Basically, in a reproducing piano, note intensity control is achieved by varying the drive applied to the key actuators. The actuators are typically large and consequently relatively slow, so that the desired drive may be approximated by rapidly alternating between full drive and no drive. The delay inherent in the actuators tends to smooth the rapidly alternating applied drive, and to a first approximation the actuators respond only to the average value of the applied drive.

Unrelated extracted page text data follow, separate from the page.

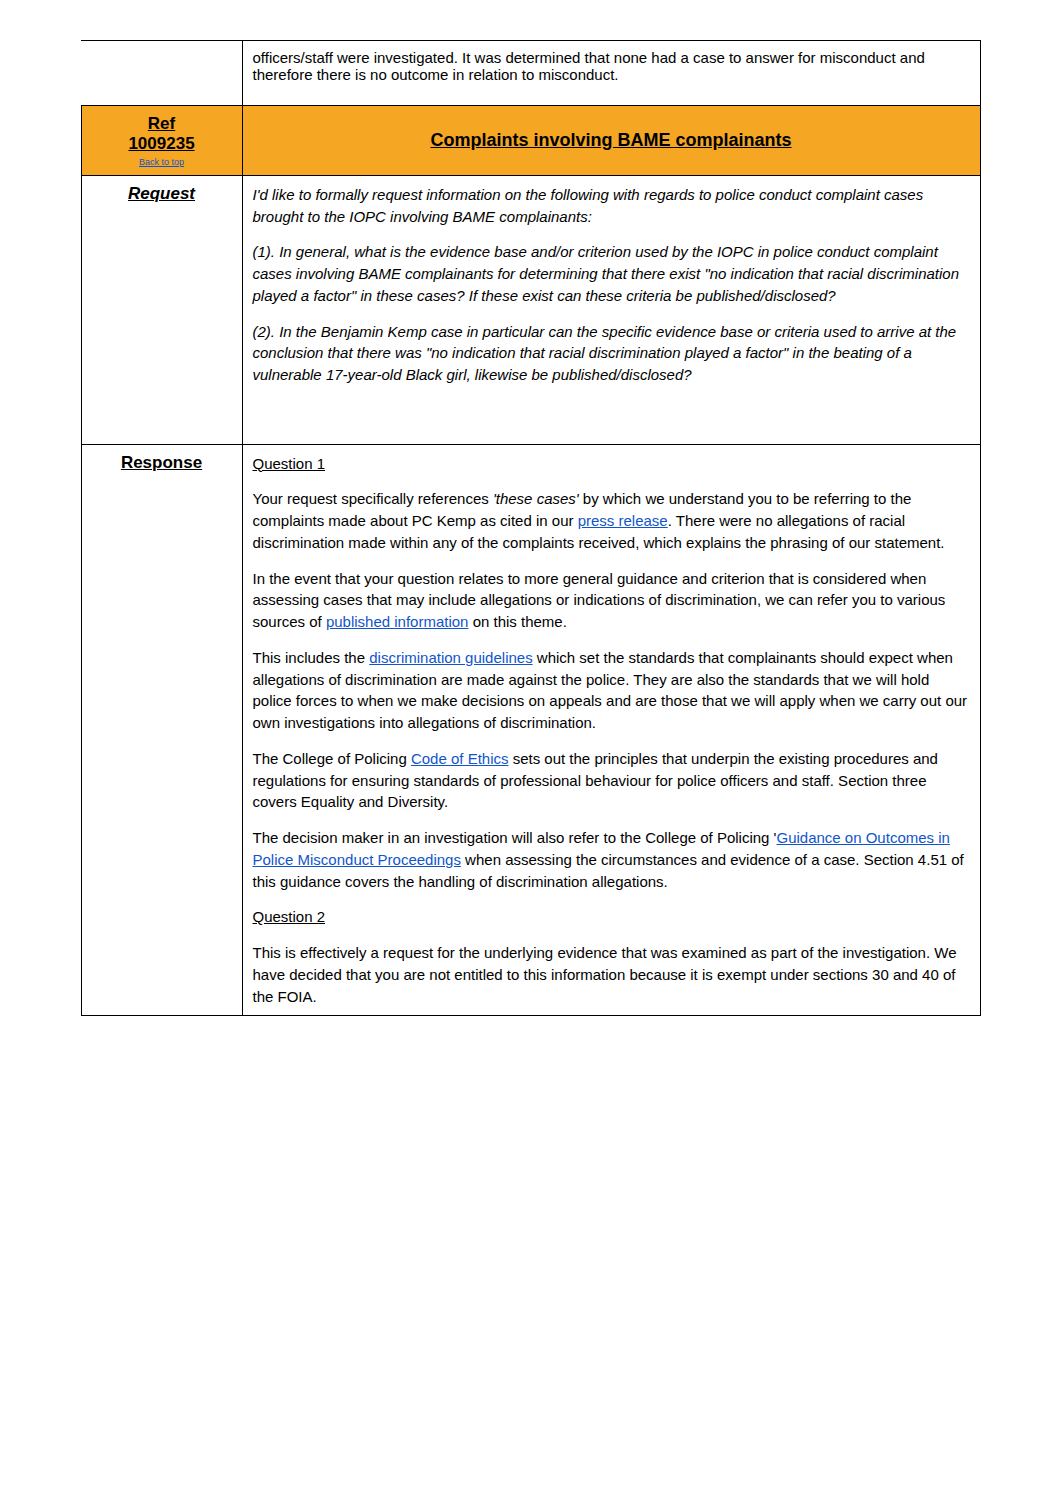| | officers/staff were investigated. It was determined that none had a case to answer for misconduct and therefore there is no outcome in relation to misconduct. |
| Ref 1009235 Back to top | Complaints involving BAME complainants |
| Request | I'd like to formally request information on the following with regards to police conduct complaint cases brought to the IOPC involving BAME complainants: (1). In general, what is the evidence base and/or criterion used by the IOPC in police conduct complaint cases involving BAME complainants for determining that there exist "no indication that racial discrimination played a factor" in these cases? If these exist can these criteria be published/disclosed? (2). In the Benjamin Kemp case in particular can the specific evidence base or criteria used to arrive at the conclusion that there was "no indication that racial discrimination played a factor" in the beating of a vulnerable 17-year-old Black girl, likewise be published/disclosed? |
| Response | Question 1 Your request specifically references 'these cases' by which we understand you to be referring to the complaints made about PC Kemp as cited in our press release . There were no allegations of racial discrimination made within any of the complaints received, which explains the phrasing of our statement. In the event that your question relates to more general guidance and criterion that is considered when assessing cases that may include allegations or indications of discrimination, we can refer you to various sources of published information on this theme. This includes the discrimination guidelines which set the standards that complainants should expect when allegations of discrimination are made against the police. They are also the standards that we will hold police forces to when we make decisions on appeals and are those that we will apply when we carry out our own investigations into allegations of discrimination. The College of Policing Code of Ethics sets out the principles that underpin the existing procedures and regulations for ensuring standards of professional behaviour for police officers and staff. Section three covers Equality and Diversity. The decision maker in an investigation will also refer to the College of Policing ' Guidance on Outcomes in Police Misconduct Proceedings when assessing the circumstances and evidence of a case. Section 4.51 of this guidance covers the handling of discrimination allegations. Question 2 This is effectively a request for the underlying evidence that was examined as part of the investigation. We have decided that you are not entitled to this information because it is exempt under sections 30 and 40 of the FOIA. |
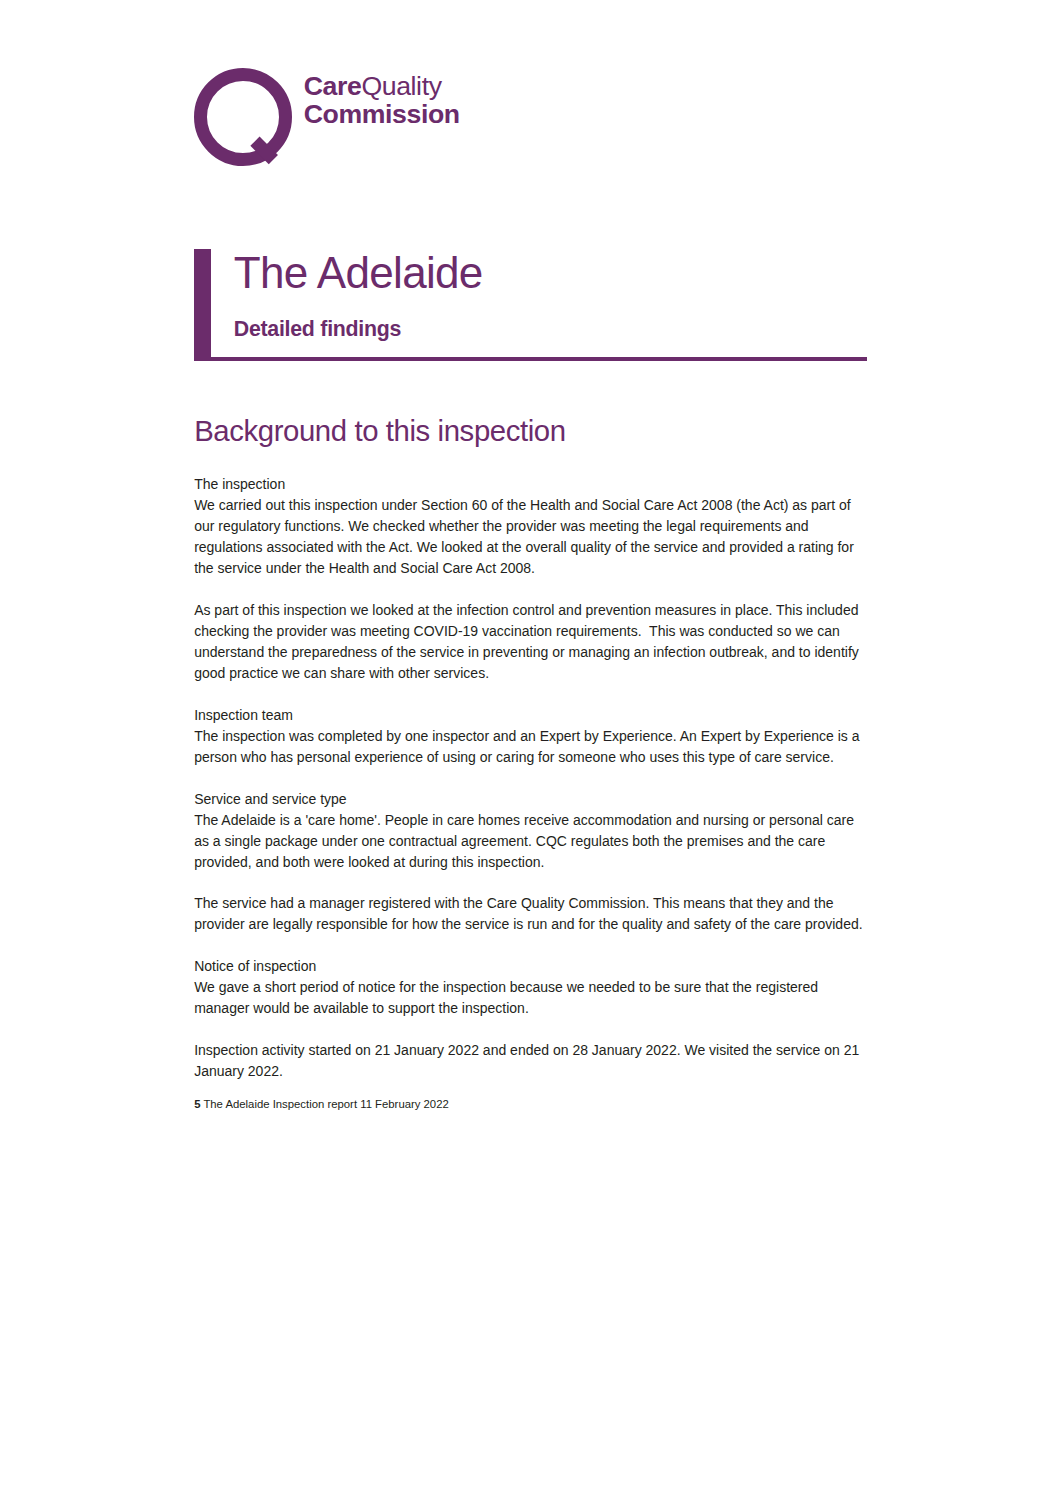CareQuality
Commission
The Adelaide
Detailed findings
Background to this inspection
The inspection
We carried out this inspection under Section 60 of the Health and Social Care Act 2008 (the Act) as part of our regulatory functions. We checked whether the provider was meeting the legal requirements and regulations associated with the Act. We looked at the overall quality of the service and provided a rating for the service under the Health and Social Care Act 2008.
As part of this inspection we looked at the infection control and prevention measures in place. This included checking the provider was meeting COVID-19 vaccination requirements. This was conducted so we can understand the preparedness of the service in preventing or managing an infection outbreak, and to identify good practice we can share with other services.
Inspection team
The inspection was completed by one inspector and an Expert by Experience. An Expert by Experience is a person who has personal experience of using or caring for someone who uses this type of care service.
Service and service type
The Adelaide is a 'care home'. People in care homes receive accommodation and nursing or personal care as a single package under one contractual agreement. CQC regulates both the premises and the care provided, and both were looked at during this inspection.
The service had a manager registered with the Care Quality Commission. This means that they and the provider are legally responsible for how the service is run and for the quality and safety of the care provided.
Notice of inspection
We gave a short period of notice for the inspection because we needed to be sure that the registered manager would be available to support the inspection.
Inspection activity started on 21 January 2022 and ended on 28 January 2022. We visited the service on 21 January 2022.
5 The Adelaide Inspection report 11 February 2022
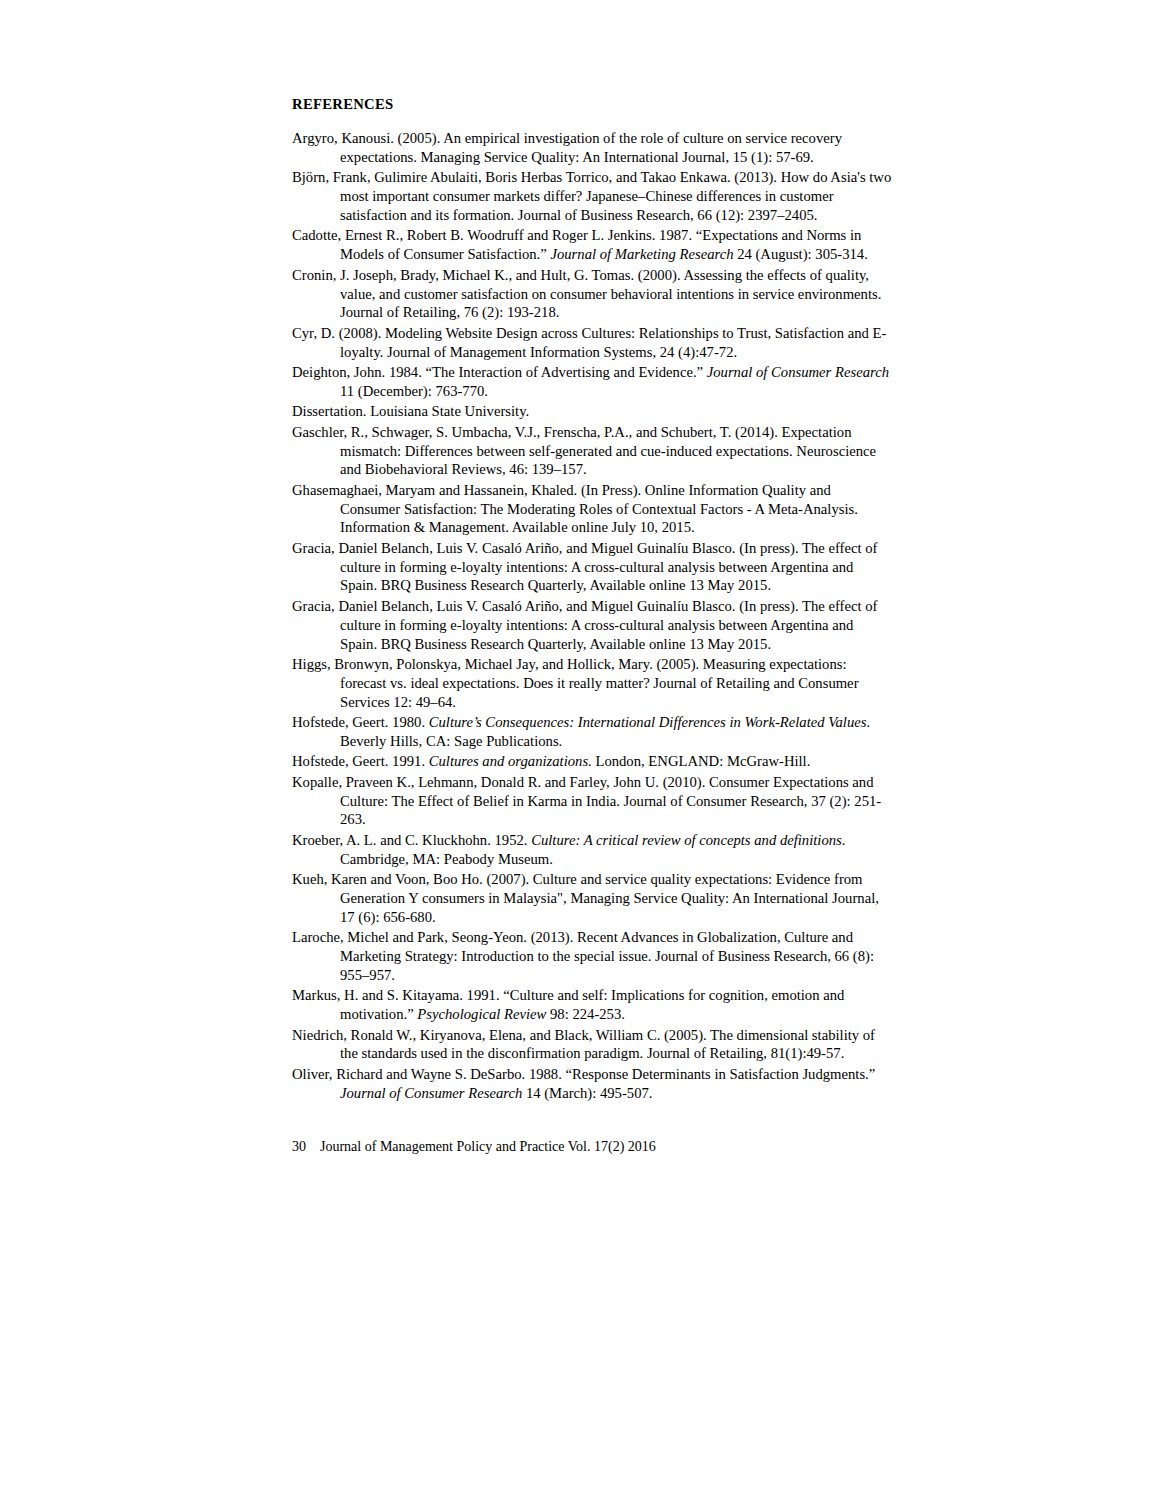REFERENCES
Argyro, Kanousi. (2005). An empirical investigation of the role of culture on service recovery expectations. Managing Service Quality: An International Journal, 15 (1): 57-69.
Björn, Frank, Gulimire Abulaiti, Boris Herbas Torrico, and Takao Enkawa. (2013). How do Asia's two most important consumer markets differ? Japanese–Chinese differences in customer satisfaction and its formation. Journal of Business Research, 66 (12): 2397–2405.
Cadotte, Ernest R., Robert B. Woodruff and Roger L. Jenkins. 1987. “Expectations and Norms in Models of Consumer Satisfaction.” Journal of Marketing Research 24 (August): 305-314.
Cronin, J. Joseph, Brady, Michael K., and Hult, G. Tomas. (2000). Assessing the effects of quality, value, and customer satisfaction on consumer behavioral intentions in service environments. Journal of Retailing, 76 (2): 193-218.
Cyr, D. (2008). Modeling Website Design across Cultures: Relationships to Trust, Satisfaction and E-loyalty. Journal of Management Information Systems, 24 (4):47-72.
Deighton, John. 1984. “The Interaction of Advertising and Evidence.” Journal of Consumer Research 11 (December): 763-770.
Dissertation. Louisiana State University.
Gaschler, R., Schwager, S. Umbacha, V.J., Frenscha, P.A., and Schubert, T. (2014). Expectation mismatch: Differences between self-generated and cue-induced expectations. Neuroscience and Biobehavioral Reviews, 46: 139–157.
Ghasemaghaei, Maryam and Hassanein, Khaled. (In Press). Online Information Quality and Consumer Satisfaction: The Moderating Roles of Contextual Factors - A Meta-Analysis. Information & Management. Available online July 10, 2015.
Gracia, Daniel Belanch, Luis V. Casaló Ariño, and Miguel Guinalíu Blasco. (In press). The effect of culture in forming e-loyalty intentions: A cross-cultural analysis between Argentina and Spain. BRQ Business Research Quarterly, Available online 13 May 2015.
Gracia, Daniel Belanch, Luis V. Casaló Ariño, and Miguel Guinalíu Blasco. (In press). The effect of culture in forming e-loyalty intentions: A cross-cultural analysis between Argentina and Spain. BRQ Business Research Quarterly, Available online 13 May 2015.
Higgs, Bronwyn, Polonskya, Michael Jay, and Hollick, Mary. (2005). Measuring expectations: forecast vs. ideal expectations. Does it really matter? Journal of Retailing and Consumer Services 12: 49–64.
Hofstede, Geert. 1980. Culture’s Consequences: International Differences in Work-Related Values. Beverly Hills, CA: Sage Publications.
Hofstede, Geert. 1991. Cultures and organizations. London, ENGLAND: McGraw-Hill.
Kopalle, Praveen K., Lehmann, Donald R. and Farley, John U. (2010). Consumer Expectations and Culture: The Effect of Belief in Karma in India. Journal of Consumer Research, 37 (2): 251-263.
Kroeber, A. L. and C. Kluckhohn. 1952. Culture: A critical review of concepts and definitions. Cambridge, MA: Peabody Museum.
Kueh, Karen and Voon, Boo Ho. (2007). Culture and service quality expectations: Evidence from Generation Y consumers in Malaysia", Managing Service Quality: An International Journal, 17 (6): 656-680.
Laroche, Michel and Park, Seong-Yeon. (2013). Recent Advances in Globalization, Culture and Marketing Strategy: Introduction to the special issue. Journal of Business Research, 66 (8): 955–957.
Markus, H. and S. Kitayama. 1991. “Culture and self: Implications for cognition, emotion and motivation.” Psychological Review 98: 224-253.
Niedrich, Ronald W., Kiryanova, Elena, and Black, William C. (2005). The dimensional stability of the standards used in the disconfirmation paradigm. Journal of Retailing, 81(1):49-57.
Oliver, Richard and Wayne S. DeSarbo. 1988. “Response Determinants in Satisfaction Judgments.” Journal of Consumer Research 14 (March): 495-507.
30 Journal of Management Policy and Practice Vol. 17(2) 2016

In U.S Pat. No. 4,132,141, such alternating applied drive is achieved by creating a sequence of pulses of substantially fixed repetition rate, and varying the width of the pulses such that the average drive voltage specified by the pulses corresponds to the desired drive voltage. While this approach controls the drive, it suffers from several deficiencies that make it unattractive for use in a high-performance, low-cost instrument. One deficiency derives from the fact that the pulse width is modulated according to the desired drive. In order for the average drive to be controlled in this way, the height of the pulses must be uniform. Since the height of the pulses mirrors the actuator supply voltage, this supply voltage must remain constant for proper control to be achieved. A single unregulated supply is normally used for all of the actuators in the interest of economy, and its output voltage drops when many notes are played concurrently. As a result, a regulated power supply would be required to achieve the desired control, but this approach would add unnecessary cost to the instrument.
Another deficiency encountered in pulse width control schemes appears during soft play, which requires the application of a relatively low average drive voltage. The accuracy of control for soft play is compromised by the very narrow pulses that occur when low drive is required. For such very narrow pulses, the switching times constitute a significant fraction of the pulse width, resulting in unpredictable behavior.
A still further deficiency of pulse width control schemes arises from the fact that pulse width modulators are complex and therefore expensive. Ideally, there should be individual control of the drive voltage applied to each note solenoid. While this can be done with pulse-width modulation, the provision of one pulse-width modulator per note results in a system that is unnecessarily complex and expensive.
Accordingly, there has been a need for a novel method and apparatus of simplified and relatively inexpensive construction for producing variable intensity in a piano performance. Such an apparatus and method are needed which yield excellent drive control even at very low drive levels, individually control the drive to each note solenoid, and compensate for supply voltage variations. The present invention achieves these needs and provides other related advantages.